*** Begin section ***

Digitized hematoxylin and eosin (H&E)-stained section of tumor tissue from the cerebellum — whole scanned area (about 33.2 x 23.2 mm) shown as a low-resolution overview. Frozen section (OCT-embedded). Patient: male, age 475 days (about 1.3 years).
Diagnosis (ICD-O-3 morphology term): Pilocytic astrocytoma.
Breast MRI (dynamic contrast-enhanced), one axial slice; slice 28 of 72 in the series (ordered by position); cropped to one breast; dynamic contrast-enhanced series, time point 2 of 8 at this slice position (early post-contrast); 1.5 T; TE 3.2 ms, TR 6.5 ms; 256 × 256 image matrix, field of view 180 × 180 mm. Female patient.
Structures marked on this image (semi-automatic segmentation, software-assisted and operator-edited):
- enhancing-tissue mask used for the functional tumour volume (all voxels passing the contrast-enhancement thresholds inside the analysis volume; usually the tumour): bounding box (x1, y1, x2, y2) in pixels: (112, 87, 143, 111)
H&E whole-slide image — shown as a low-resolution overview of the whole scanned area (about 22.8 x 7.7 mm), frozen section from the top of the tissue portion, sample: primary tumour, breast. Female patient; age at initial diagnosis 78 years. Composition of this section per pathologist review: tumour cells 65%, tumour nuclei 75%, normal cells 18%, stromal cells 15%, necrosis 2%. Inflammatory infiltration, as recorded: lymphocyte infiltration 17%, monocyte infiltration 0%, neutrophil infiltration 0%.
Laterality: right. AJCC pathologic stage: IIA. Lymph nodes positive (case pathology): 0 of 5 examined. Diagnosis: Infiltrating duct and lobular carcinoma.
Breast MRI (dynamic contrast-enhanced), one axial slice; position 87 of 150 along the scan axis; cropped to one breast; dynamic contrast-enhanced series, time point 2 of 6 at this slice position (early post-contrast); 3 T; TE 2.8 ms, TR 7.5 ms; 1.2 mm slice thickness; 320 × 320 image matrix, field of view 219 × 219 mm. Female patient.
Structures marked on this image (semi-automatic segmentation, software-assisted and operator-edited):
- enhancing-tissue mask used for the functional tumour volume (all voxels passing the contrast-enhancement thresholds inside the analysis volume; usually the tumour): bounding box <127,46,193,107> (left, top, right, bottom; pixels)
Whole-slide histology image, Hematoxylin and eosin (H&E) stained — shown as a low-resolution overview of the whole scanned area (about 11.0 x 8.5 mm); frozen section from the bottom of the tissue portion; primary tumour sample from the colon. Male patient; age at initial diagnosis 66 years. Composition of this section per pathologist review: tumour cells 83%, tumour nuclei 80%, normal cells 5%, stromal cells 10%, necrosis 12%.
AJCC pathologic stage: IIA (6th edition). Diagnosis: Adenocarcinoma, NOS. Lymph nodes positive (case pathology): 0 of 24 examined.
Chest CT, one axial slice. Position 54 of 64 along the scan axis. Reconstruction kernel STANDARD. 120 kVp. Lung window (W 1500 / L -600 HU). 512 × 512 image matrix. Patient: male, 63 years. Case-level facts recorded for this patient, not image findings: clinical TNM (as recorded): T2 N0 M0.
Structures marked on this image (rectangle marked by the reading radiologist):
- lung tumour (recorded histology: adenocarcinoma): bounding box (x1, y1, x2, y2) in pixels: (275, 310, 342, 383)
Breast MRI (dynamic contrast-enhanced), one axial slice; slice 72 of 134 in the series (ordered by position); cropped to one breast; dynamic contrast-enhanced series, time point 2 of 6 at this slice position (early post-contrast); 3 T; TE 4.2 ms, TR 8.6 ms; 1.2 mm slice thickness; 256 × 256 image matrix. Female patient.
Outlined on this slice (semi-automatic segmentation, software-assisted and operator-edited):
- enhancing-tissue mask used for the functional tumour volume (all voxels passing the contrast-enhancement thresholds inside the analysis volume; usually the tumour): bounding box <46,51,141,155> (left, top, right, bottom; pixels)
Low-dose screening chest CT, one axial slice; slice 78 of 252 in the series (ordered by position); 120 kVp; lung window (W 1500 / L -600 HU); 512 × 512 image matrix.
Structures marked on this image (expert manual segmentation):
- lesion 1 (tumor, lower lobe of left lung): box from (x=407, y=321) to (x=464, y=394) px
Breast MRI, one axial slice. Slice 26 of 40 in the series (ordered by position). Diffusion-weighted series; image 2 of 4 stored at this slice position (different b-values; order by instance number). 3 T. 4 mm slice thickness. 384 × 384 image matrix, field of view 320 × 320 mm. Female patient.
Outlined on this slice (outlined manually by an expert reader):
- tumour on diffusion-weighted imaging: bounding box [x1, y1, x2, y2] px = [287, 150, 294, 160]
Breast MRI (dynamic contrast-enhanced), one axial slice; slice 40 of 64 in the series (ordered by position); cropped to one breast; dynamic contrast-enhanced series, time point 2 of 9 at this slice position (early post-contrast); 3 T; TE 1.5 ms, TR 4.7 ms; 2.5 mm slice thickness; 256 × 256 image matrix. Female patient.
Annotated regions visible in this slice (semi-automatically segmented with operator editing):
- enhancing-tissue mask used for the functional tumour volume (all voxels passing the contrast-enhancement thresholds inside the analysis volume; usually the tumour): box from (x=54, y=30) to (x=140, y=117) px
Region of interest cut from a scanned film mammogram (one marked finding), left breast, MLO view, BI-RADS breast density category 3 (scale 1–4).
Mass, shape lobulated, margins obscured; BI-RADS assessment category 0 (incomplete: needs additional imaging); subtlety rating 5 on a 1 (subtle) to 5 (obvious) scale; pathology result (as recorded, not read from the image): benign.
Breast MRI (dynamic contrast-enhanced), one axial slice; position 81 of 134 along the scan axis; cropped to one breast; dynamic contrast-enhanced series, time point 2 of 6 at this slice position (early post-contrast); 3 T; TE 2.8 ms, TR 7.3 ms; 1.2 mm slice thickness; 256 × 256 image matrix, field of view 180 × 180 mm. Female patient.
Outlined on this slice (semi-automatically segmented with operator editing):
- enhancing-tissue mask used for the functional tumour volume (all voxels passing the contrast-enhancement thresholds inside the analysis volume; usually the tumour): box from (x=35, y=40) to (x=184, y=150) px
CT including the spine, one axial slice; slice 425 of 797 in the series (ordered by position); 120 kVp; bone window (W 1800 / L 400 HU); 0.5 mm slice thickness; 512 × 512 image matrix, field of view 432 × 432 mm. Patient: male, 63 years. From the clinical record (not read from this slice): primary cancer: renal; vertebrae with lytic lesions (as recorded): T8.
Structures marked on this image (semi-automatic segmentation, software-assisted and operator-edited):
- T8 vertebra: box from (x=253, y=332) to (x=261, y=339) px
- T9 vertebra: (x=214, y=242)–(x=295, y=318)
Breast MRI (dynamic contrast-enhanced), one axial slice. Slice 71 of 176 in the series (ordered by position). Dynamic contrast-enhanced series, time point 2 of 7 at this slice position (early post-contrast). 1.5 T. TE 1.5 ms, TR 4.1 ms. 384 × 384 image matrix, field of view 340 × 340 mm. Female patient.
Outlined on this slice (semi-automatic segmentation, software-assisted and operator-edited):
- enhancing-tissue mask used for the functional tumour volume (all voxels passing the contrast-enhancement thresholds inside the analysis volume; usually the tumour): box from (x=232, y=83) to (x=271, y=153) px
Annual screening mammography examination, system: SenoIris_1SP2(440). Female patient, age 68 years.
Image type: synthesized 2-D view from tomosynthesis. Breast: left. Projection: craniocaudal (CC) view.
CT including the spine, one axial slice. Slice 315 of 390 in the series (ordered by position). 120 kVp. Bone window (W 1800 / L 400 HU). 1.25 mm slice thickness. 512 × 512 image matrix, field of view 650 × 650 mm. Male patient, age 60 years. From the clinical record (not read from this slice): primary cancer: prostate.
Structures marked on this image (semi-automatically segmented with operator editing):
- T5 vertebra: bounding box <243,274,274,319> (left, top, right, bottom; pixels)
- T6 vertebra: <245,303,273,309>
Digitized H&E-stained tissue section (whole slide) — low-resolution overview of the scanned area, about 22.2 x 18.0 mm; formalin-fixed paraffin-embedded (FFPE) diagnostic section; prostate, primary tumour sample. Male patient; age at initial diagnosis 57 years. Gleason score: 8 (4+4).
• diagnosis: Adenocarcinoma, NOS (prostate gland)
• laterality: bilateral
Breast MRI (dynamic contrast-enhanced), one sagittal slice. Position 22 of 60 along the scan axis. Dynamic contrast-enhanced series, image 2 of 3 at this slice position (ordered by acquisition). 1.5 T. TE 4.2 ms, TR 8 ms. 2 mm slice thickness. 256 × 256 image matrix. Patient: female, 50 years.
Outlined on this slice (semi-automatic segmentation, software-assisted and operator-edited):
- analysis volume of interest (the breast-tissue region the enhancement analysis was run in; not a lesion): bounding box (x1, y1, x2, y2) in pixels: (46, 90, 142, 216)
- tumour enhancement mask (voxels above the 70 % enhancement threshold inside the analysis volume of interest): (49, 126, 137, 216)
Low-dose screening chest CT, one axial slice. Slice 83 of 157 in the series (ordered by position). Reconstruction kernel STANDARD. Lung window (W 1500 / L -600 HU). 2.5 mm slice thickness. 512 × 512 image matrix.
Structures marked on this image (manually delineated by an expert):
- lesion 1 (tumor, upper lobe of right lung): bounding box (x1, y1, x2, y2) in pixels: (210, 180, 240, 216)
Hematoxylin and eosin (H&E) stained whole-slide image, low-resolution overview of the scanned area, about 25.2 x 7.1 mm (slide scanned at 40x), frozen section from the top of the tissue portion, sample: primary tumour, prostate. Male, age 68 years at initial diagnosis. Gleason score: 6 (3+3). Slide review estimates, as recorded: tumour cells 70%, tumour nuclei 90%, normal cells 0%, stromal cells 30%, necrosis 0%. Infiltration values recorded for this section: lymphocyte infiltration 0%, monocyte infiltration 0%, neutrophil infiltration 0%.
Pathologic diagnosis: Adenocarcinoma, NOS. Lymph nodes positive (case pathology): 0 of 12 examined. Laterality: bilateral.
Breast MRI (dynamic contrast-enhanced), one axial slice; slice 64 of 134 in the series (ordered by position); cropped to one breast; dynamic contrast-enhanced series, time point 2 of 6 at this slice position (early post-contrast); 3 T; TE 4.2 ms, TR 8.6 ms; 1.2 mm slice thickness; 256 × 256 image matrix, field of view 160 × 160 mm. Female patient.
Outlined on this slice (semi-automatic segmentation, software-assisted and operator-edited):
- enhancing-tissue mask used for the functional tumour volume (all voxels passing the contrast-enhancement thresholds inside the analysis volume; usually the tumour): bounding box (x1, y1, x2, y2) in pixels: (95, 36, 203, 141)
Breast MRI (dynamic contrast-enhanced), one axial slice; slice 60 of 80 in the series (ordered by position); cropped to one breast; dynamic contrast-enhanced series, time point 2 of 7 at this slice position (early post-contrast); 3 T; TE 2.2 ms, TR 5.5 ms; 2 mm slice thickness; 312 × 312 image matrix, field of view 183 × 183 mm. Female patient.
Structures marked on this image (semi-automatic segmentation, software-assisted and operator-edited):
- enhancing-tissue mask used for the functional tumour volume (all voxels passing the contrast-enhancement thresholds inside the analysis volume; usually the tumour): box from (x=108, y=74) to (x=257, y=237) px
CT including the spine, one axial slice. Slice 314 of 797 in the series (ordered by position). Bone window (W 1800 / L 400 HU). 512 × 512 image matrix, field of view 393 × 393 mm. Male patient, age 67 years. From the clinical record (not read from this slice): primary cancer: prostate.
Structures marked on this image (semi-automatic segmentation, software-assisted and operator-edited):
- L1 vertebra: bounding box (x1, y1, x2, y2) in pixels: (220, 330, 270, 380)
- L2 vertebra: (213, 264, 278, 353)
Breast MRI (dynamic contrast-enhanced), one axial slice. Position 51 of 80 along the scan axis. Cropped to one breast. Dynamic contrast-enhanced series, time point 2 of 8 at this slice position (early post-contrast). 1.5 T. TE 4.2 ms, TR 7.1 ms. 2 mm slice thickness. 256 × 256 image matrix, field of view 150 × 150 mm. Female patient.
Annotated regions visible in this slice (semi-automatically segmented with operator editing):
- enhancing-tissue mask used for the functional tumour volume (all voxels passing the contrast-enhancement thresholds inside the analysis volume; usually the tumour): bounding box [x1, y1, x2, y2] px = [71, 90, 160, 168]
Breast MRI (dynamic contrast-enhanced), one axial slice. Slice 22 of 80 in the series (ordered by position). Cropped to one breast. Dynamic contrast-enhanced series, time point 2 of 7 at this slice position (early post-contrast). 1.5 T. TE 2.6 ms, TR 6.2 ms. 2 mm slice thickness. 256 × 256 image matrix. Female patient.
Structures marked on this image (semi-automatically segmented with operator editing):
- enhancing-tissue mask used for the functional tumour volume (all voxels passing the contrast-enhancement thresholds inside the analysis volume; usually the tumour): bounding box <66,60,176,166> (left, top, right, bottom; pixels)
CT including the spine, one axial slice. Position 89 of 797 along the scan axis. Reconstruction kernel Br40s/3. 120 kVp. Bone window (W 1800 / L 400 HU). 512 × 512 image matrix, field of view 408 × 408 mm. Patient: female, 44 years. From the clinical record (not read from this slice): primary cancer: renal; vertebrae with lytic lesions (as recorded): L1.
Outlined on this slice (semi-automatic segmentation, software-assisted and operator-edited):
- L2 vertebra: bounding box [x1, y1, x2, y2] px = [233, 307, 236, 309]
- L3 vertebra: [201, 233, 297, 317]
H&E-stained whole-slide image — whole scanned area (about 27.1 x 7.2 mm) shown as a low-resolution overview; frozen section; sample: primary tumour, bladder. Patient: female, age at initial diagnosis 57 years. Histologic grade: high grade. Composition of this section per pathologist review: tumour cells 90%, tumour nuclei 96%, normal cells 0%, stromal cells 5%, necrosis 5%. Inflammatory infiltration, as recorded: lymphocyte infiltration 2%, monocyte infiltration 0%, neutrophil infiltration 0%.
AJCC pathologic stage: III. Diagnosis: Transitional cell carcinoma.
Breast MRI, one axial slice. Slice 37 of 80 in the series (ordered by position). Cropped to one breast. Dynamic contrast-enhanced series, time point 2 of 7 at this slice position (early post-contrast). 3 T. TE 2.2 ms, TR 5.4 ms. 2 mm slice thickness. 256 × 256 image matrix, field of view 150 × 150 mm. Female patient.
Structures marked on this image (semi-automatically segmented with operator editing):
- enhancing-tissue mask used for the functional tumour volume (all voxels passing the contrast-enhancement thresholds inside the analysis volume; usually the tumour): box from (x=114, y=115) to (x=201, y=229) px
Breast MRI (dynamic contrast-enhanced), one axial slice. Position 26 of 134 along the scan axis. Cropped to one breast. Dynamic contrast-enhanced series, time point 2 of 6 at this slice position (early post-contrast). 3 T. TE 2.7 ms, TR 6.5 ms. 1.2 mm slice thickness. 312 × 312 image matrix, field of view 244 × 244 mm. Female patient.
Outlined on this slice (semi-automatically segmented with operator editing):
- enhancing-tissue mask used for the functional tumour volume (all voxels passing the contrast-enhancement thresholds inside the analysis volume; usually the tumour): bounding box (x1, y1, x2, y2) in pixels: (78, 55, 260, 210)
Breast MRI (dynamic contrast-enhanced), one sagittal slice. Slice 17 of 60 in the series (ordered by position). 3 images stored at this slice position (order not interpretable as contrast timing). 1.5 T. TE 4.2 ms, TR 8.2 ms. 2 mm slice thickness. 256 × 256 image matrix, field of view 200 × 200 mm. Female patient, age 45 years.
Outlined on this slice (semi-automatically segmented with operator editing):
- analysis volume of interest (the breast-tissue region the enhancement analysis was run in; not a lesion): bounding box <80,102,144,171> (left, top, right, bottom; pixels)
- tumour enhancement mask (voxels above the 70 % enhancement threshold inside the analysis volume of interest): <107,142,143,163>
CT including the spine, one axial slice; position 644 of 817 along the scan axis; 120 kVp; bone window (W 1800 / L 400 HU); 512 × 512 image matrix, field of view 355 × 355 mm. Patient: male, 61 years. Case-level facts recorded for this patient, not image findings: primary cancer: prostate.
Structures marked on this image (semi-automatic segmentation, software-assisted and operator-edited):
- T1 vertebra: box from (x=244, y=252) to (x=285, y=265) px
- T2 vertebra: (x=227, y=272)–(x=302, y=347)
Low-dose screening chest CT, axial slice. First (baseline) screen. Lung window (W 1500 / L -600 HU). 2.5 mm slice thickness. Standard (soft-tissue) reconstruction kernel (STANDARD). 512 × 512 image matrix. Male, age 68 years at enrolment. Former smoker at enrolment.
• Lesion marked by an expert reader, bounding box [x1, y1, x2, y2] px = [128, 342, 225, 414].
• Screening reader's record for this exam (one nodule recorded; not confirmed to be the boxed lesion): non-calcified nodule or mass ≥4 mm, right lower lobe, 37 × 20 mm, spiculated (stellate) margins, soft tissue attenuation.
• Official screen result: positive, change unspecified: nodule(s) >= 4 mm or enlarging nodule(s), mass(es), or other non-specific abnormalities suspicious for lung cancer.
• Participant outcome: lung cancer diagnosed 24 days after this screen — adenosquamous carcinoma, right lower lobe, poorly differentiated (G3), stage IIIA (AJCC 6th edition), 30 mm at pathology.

*** End section ***

**Assignment**
State how many lines of the listing include the word "manually". Reply with the number alone.

**Response below**
2